■ **Given exercise**
Convert the part of the listing from the line containing "common name: Broad-leaved" through the end of the listing into a Markdown table with columns named Row and Line. Give each line its own numbered row, and leave out blank lines.
※
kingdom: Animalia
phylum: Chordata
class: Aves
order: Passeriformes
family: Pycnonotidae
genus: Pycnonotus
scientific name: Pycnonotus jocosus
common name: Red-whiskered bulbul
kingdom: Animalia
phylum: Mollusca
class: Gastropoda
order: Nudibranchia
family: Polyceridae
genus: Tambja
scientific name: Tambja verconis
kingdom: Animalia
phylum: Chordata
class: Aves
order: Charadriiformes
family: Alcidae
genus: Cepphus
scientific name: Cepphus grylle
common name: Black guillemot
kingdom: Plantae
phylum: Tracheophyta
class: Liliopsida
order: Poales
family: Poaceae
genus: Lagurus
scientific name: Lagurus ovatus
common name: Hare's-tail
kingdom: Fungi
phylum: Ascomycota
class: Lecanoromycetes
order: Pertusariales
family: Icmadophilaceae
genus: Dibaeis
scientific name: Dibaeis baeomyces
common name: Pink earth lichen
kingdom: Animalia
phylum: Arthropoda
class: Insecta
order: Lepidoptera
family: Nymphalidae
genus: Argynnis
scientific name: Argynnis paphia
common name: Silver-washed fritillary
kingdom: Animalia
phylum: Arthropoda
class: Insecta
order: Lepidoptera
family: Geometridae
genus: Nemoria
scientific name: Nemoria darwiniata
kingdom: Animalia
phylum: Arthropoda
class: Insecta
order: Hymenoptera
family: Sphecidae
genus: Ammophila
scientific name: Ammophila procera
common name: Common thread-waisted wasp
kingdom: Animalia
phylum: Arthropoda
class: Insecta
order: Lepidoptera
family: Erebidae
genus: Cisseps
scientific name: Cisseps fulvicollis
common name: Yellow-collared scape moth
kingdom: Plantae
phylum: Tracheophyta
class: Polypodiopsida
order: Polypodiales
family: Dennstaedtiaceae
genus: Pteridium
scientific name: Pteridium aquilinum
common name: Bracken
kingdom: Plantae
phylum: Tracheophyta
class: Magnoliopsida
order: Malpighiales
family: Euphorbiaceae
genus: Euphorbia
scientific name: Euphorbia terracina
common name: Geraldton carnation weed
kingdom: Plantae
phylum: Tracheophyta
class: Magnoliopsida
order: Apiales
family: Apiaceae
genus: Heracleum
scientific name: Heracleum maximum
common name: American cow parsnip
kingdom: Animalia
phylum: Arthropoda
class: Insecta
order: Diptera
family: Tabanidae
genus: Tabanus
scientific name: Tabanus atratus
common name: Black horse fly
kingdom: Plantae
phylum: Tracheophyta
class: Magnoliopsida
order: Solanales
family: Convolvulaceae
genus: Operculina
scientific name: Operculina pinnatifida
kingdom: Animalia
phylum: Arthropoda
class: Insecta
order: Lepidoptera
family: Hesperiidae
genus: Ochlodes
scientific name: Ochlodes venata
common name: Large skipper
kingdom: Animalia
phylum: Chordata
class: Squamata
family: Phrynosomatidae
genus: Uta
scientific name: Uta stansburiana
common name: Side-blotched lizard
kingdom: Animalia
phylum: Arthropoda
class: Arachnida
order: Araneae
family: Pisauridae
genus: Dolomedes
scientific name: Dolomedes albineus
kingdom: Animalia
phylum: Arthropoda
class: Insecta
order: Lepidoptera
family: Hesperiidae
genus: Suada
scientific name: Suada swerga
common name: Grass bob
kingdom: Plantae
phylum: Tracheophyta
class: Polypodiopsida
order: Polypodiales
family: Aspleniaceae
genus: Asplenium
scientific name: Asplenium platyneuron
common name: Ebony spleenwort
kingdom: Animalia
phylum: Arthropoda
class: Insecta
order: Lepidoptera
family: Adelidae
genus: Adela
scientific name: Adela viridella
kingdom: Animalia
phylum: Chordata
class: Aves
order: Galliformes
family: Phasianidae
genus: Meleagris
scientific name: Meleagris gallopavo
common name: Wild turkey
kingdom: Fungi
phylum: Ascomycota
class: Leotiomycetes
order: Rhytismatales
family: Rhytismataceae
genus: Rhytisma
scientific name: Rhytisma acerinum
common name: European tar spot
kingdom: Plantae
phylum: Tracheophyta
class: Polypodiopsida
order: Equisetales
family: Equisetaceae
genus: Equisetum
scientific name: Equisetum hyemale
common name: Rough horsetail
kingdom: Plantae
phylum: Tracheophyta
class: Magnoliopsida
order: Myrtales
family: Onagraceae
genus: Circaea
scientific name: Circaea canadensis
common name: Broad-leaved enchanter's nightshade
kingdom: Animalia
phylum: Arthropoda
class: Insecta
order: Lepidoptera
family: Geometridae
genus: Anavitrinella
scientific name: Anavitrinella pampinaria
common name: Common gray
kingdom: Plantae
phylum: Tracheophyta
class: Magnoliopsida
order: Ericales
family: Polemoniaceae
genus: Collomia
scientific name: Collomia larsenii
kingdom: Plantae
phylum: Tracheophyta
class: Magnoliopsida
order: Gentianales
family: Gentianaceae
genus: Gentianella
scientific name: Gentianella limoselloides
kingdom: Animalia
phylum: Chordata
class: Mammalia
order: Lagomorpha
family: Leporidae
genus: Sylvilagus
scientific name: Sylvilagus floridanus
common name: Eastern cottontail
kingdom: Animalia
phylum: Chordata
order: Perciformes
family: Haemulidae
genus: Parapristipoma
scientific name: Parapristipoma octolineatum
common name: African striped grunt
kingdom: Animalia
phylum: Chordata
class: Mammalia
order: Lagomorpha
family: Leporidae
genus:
※
■ **The solution**
| Row | Line |
|---|---|
| 1 | common name: Broad-leaved enchanter's nightshade |
| 2 | kingdom: Animalia |
| 3 | phylum: Arthropoda |
| 4 | class: Insecta |
| 5 | order: Lepidoptera |
| 6 | family: Geometridae |
| 7 | genus: Anavitrinella |
| 8 | scientific name: Anavitrinella pampinaria |
| 9 | common name: Common gray |
| 10 | kingdom: Plantae |
| 11 | phylum: Tracheophyta |
| 12 | class: Magnoliopsida |
| 13 | order: Ericales |
| 14 | family: Polemoniaceae |
| 15 | genus: Collomia |
| 16 | scientific name: Collomia larsenii |
| 17 | kingdom: Plantae |
| 18 | phylum: Tracheophyta |
| 19 | class: Magnoliopsida |
| 20 | order: Gentianales |
| 21 | family: Gentianaceae |
| 22 | genus: Gentianella |
| 23 | scientific name: Gentianella limoselloides |
| 24 | kingdom: Animalia |
| 25 | phylum: Chordata |
| 26 | class: Mammalia |
| 27 | order: Lagomorpha |
| 28 | family: Leporidae |
| 29 | genus: Sylvilagus |
| 30 | scientific name: Sylvilagus floridanus |
| 31 | common name: Eastern cottontail |
| 32 | kingdom: Animalia |
| 33 | phylum: Chordata |
| 34 | order: Perciformes |
| 35 | family: Haemulidae |
| 36 | genus: Parapristipoma |
| 37 | scientific name: Parapristipoma octolineatum |
| 38 | common name: African striped grunt |
| 39 | kingdom: Animalia |
| 40 | phylum: Chordata |
| 41 | class: Mammalia |
| 42 | order: Lagomorpha |
| 43 | family: Leporidae |
| 44 | genus: |